Por eso es fundamental tenerla siempre limpia.
Sin embargo es una de las grandes olvidadas.

Para llevar a cabo una limpieza completa no necesitarás mucho tiempo, a pesar de que tienes que diferenciar tres partes a limpiar: exterior de la campana, filtros e interior.
No es necesario que la limpies siempre al completo.
Todo dependerá del uso que le des, de cómo cocines y de si la cuidas.
Por ejemplo, la fritura es lo que más grasa desprende, por tanto, lo que más ensucia.

Lo primero que debes hacer a la hora de limpiar tu campana extractora es dejar como nuevos los filtros.
Sin embargo, ¿te has parado a mirarlos? ¿Están llenos de grasa?

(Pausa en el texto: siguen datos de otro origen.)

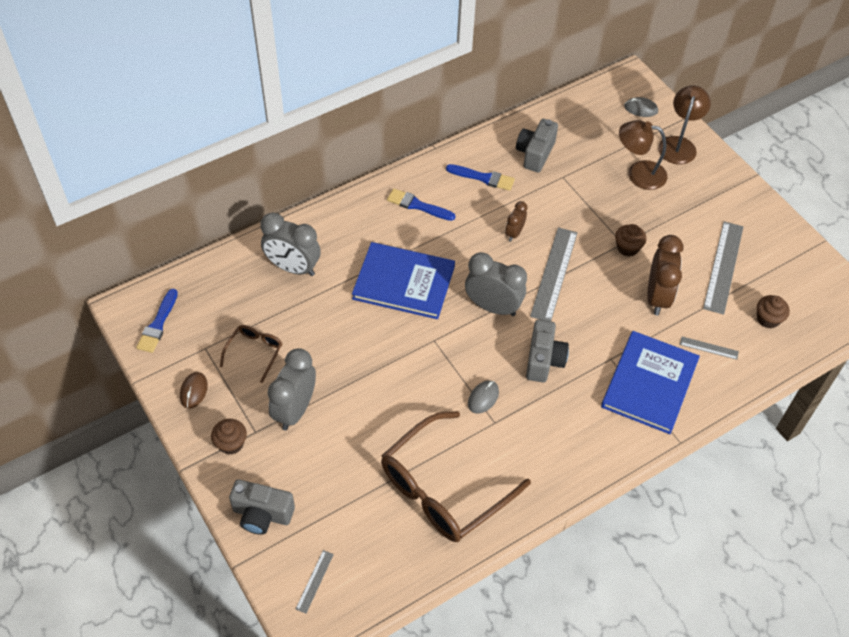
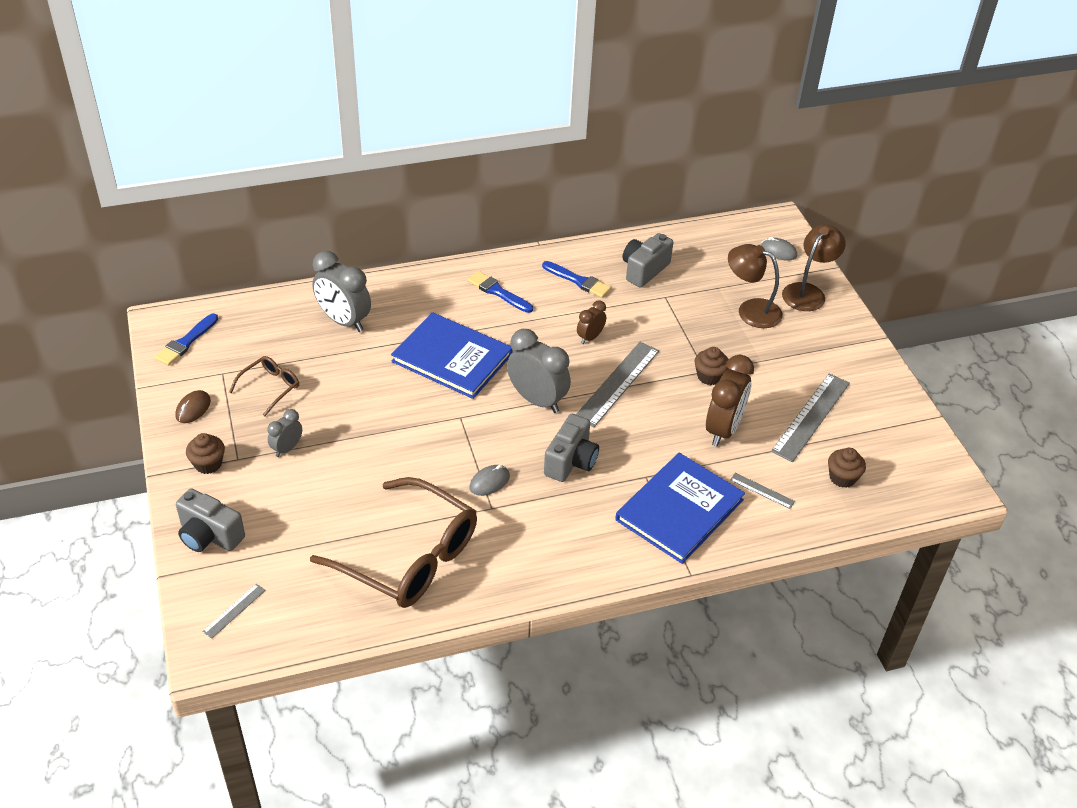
camera: 15 degrees right, 10 degrees down
grey clock [268,348,316,430] -> grey clock [267,409,302,457], size x0.54
brown glasses [381,411,531,542] -> brown glasses turned 120 degrees counterclockwise [310,477,477,608]

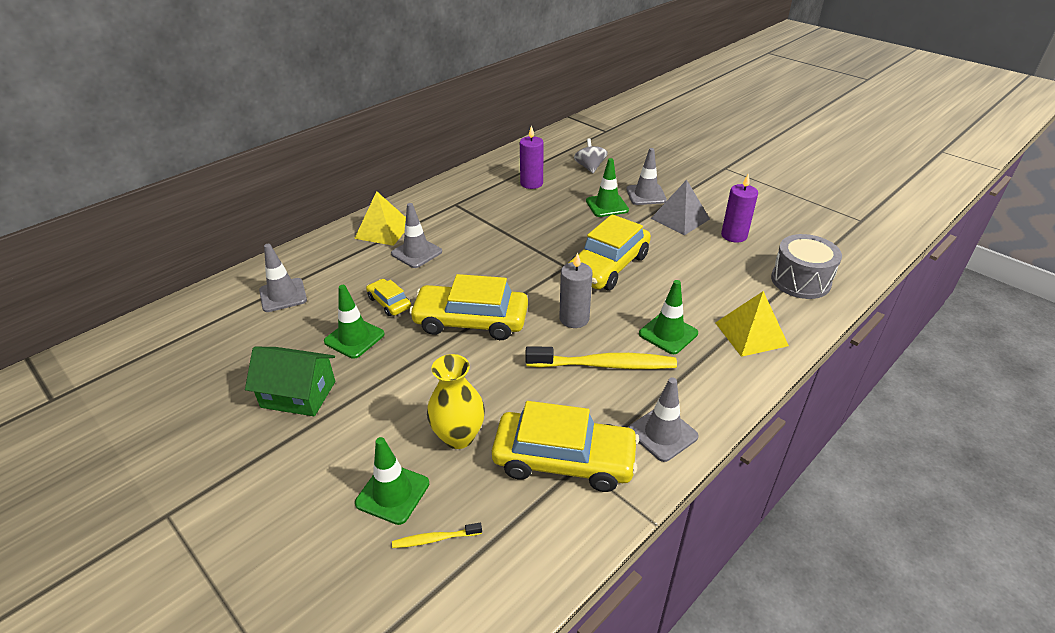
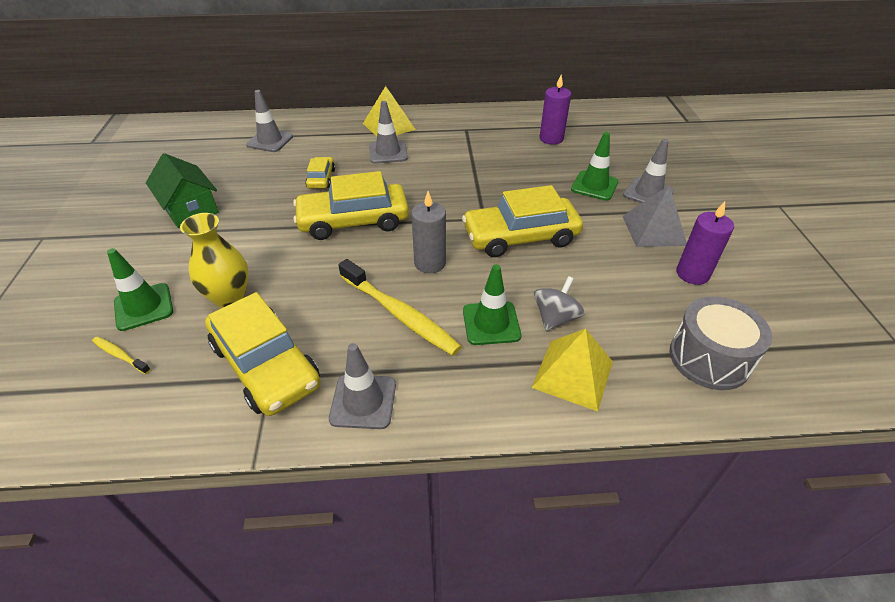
camera: 40 degrees right, 5 degrees up
green traffic cone [324,285,385,359] -> none
yellow car [409,274,528,340] -> yellow car turned 60 degrees counterclockwise [293,171,409,240]
grey spinning top [574,138,608,173] -> grey spinning top moved to [534,276,585,331]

Si es así, sigue estos pasos:

1.
Desmóntalos.

2.
Aplícales un buen desengrasante y deja que actúe.

3.
Mételos en el lavavajillas con el resto de vajilla para que se limpien bien o friégalos con una bayeta humedecida.

4.
Sécalos y vuelve a colocarlos en la campana.

Si los filtros no se limpian adecuadamente, puedes repetir el proceso.
Si siguen sucios, es que tienen ya demasiado tiempo y debes cambiarlos.

El exterior de la campana extractora es el segundo elemento que debes limpiar.
Aunque es una parte olvidada la realidad es que, con el paso del tiempo, se acumula no solo polvo en ella, sino una fina capa de grasa pegajosa que conviene retirar inmediatamente.

La mayoría de las campanas están hechas de acero inoxidable por lo que, para limpiarlas, la mejor opción es:

1.
Pulveriza con un quitagrasas.

2.
Inmediatamente, pasa una bayeta limpia humedecida de microfibra por toda la superficie.

3.
Seca con otra bayeta de microfibra.

4.
Usa un abrillantador para que la campana luzca más nueva durante mucho más tiempo, aunque este paso es opcional.

En el caso de las campanas extractoras de vidrio:

1.
Pulveriza con un quitagrasas.
Si no está muy sucia, usa directamente un limpiacristales.

2.
Retira el producto con una bayeta de microfibra limpia.

Y ahora, ¿cómo limpiar el interior de la campana extractora?:

1.
Pulveriza con un quitagrasas.

2.
Pon a hervir agua en una cazuela con vinagre y zumo de limón.

3.
Cuando veas que la grasa se emblandece, retira la cazuela.

4.
Rápidamente, pasa una bayeta humedecida para retirar ese exceso de grasa acumulado.